I graduated from The Seattle School in 2013 with a master’s degree in Theology & Culture. Immediately after graduating, I began working at the school as an Assistant Instructor (what some of you may know as a Teaching Assistant). After two years as a student and two years as an Assistant Instructor, I left the school shortly before getting married and moving away.
Before leaving, I was asked to speak at the school’s year-end banquet. It was an honor (as was so much of the work I did at this school). I’ve returned to what I spoke today and want to share it with you. This may not seem immediately applicable, since this was a speech directed towards graduate students, but I was surprised at how much I needed these words for myself. It ushers in hope for me to remember that I can be human-sized—imperfect, wobbly, but, still, full of courage. I hope these words do something good for your heart today.
One of my most sacred memories as a student at The Seattle School took place at Convocation in the Fall of 2012. It was there that I had the honor of serving communion alongside some fellow students and members of faculty. I don’t think I was fully prepared for how deeply moving the process would be. As I stood at the front of Seattle’s St. Mark’s Cathedral, the faces of past and present members of the school’s community came towards me, some with warm smiles, some with streaming tears, some with both. It was an honor unlike many others; a unifying moment with my community, with humanity, with God.
It is with that memory held close that I look back on this past year, my last as an Assistant Instructor here. My years as a student were filled with grief, growth, and wobbly, toddler-like steps taken as I figured out what it means to live into who I am created to be. It was a glorious mess. But as an Assistant Instructor, I somehow felt scared to be that glorious mess. I was scared my “humanness” would show, and others would see me as unfit or unworthy of the position. When would you find out that I, too, am still finding my way—that I’m still only wobbling towards taking ownership of the truer parts of me?

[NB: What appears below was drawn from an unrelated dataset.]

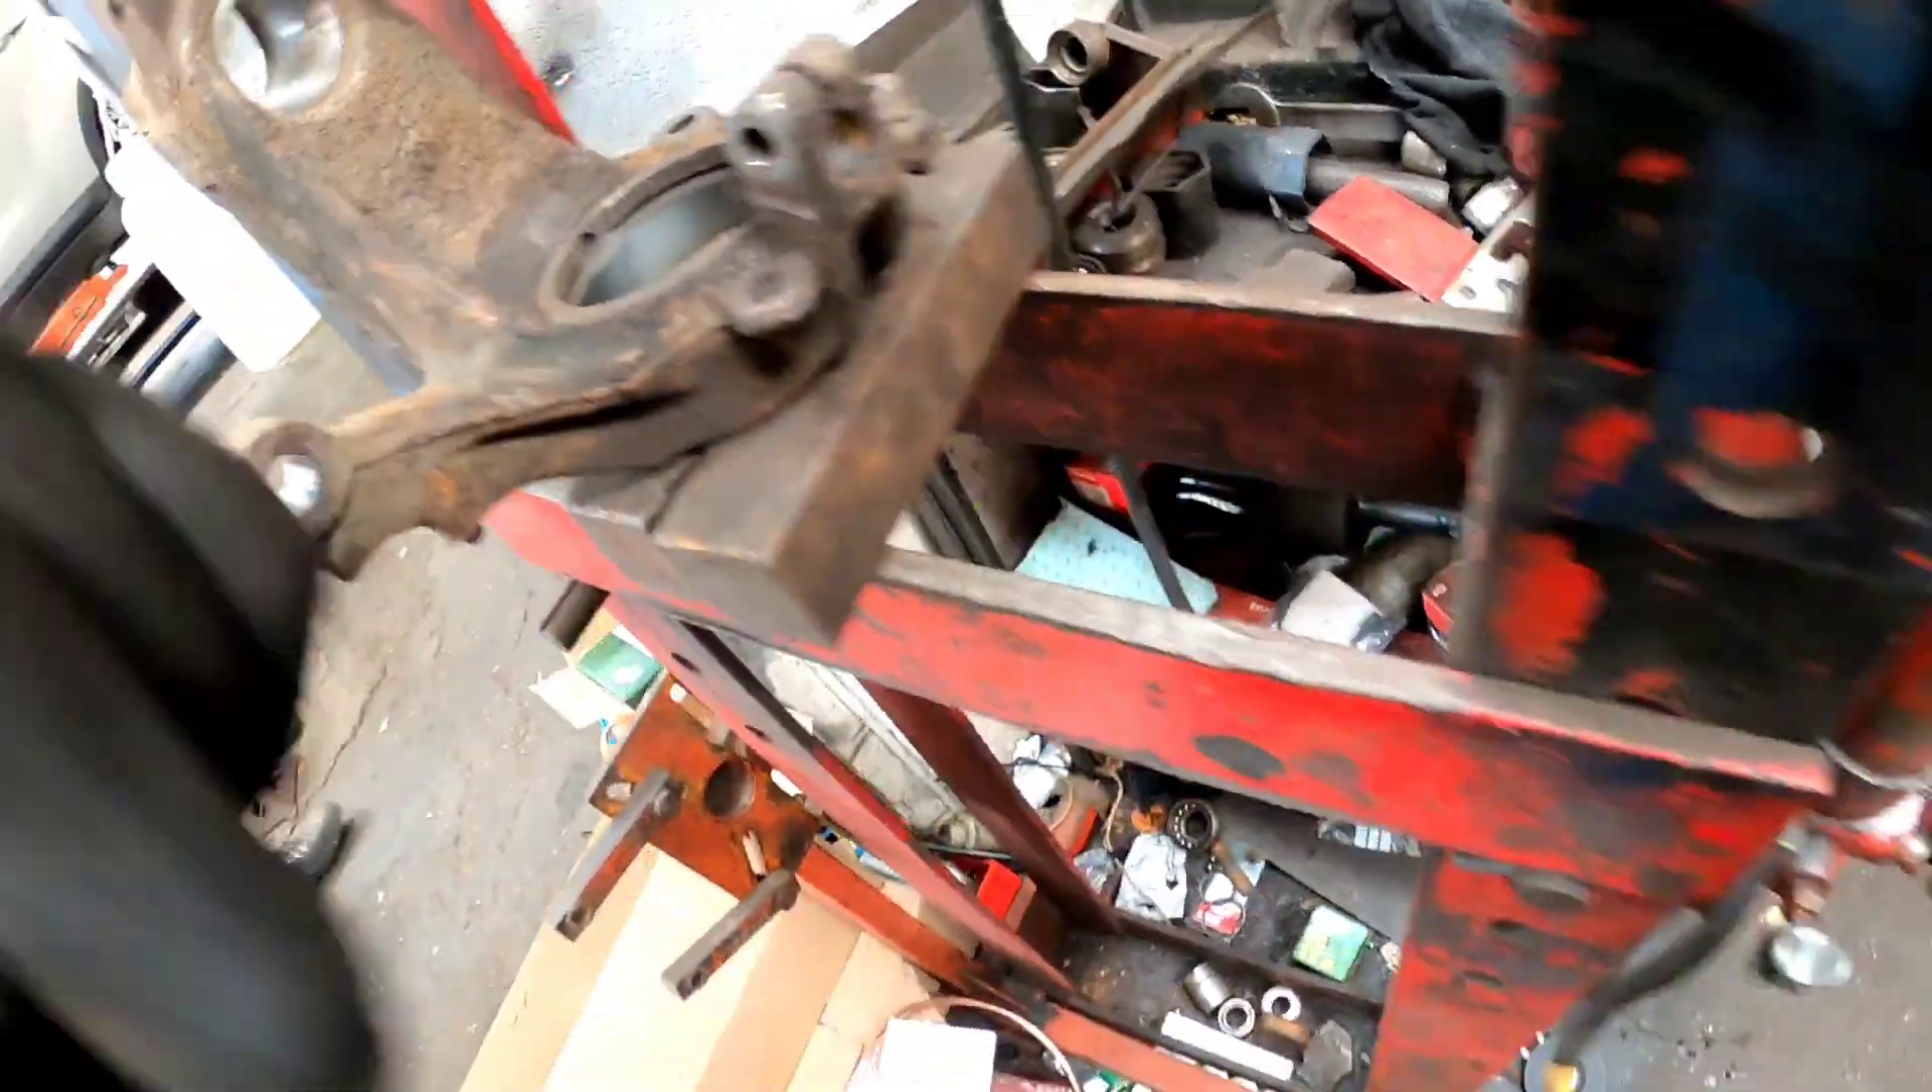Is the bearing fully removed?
Yes.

As I graded stacks of assignments, I would read papers two, maybe three times. “Thank you for your work,” I would write as I began my paragraph (or five) of end comments. “Thank you for your work, Thank you for your work, Thank you for your work.” I soon found that I was beginning my end comments with that sentence on nearly every paper. This repetition was deeply troubling to me. Was I sounding robotic, inauthentic, or disconnected? “Thank you, strengthen your thesis, watch your grammar, and nice job,” over and over again. I would wrack my brain trying to think of new and unique things to write to each student, in order to escape my monotonous comments.
And then, my friend and colleague offered a new and holy perspective. As I told him of my experience of the grading process, He understood and said: “I think of it like Communion.”
Christ’s body, broken for you. Christ’s body, broken for you. Christ’s body, broken for you. Each person who steps to the front to receive communion hears the same words of truth and blessing. We each bring our tiny-or-huge failures, shame, imperfection, hope, beauty, and goodness to the table, where we receive the elements and are reminded, by people just as gloriously messy as we are, that Christ’s body was broken for us.
So it is, with the work inside this building. Each student brings to the Instructor’s table their assignment, written in their own way, with their unique personality and perspective, reflecting their strengths and, yes, their weaknesses, too. I read the words you put together with run-on sentences, missing commas, a stunning thesis statement, or a conclusion that causes me to fist pump with joy. And I thank you (and you, and you) for your work, because this work is anything but easy. Whatever the letter grade the paper warrants, I get to witness you doing it, which is an honor much like witnessing the faces of this community walk up to receive communion.
As I bear witness to the courage that takes place within these walls, I cannot not be moved by it. You risk, you live vulnerably, you invite me into your stories, and you write the paper that, one week ago, you were telling me you couldn’t possibly write. You expand yourselves for the sake of stepping (or wobbling) closer towards who God created you to be. And when I get to witness that holy scene, it inspires me to do it, too. This year, it has been the result of constantly being faced with the courage of our students that has led me to begin writing and sharing my work. To risk, to tell my stories, to do the things I thought I could not do—with imperfection, wobbling, and a strong dose of courage.
I see you embrace your humanness and so I embrace mine. I thought I had to be a certain version of someone in this job, when really, I’ve been taught to just be me. So I repeat words of truth to you as I read your papers: Thank you for your work, because not only is it brave work, but it is your bravery that has moved me to reclaim my own.
May you feel the glory of this truth: Christ’s body – it was broken for you.
And good people, dear friends, world changers: Thank you for your work.